Dia menuturkan bahwa uji klinik di Brasil menggunakan kelompok berisiko tinggi yaitu tenaga Kesehatan, sehingga efikasinya diperoleh lebih tinggi, sedangkan di Indonesia menggunakan populasi masyarakat umum yang risikonya lebih kecil.
“Jika subyek ujinya berisiko rendah, apalagi taat dengan prokes, tidak pernah keluar rumah sehingga tidak banyak yang terinfeksi, maka perbandingan kejadian infeksi antara kelompok placebo dengan kelompok vaksin menjadi lebih rendah, dan menghasilkan angka yang lebih rendah,” jelas Zullies.
Dia melanjutkan, angka efikasi bukan harga mati, dan dapat dipengaruhi oleh banyak faktor ketika uji klinik dilakukan.
Selain itu, jumlah subyek uji dan lama pengamatan juga dapat mempengaruhi hasil.

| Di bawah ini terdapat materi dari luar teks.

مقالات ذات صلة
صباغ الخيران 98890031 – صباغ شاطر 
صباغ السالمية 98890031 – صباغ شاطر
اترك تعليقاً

Jika pengamatan diperpanjang menjadi 1 tahun, dia mengatakan sangat mungkin menghasilkan angka efikasi vaksin yang berbeda.
Mengenai dampak dari efikasi sebesar 65,3 persen terhadap kasus Covid-19, Zullies mengungkapkan bahwa penurunan kejadian infeksi sekitar 65 persen secara populasi tentu akan sangat bermakna dan memiliki dampak ikutan yang panjang.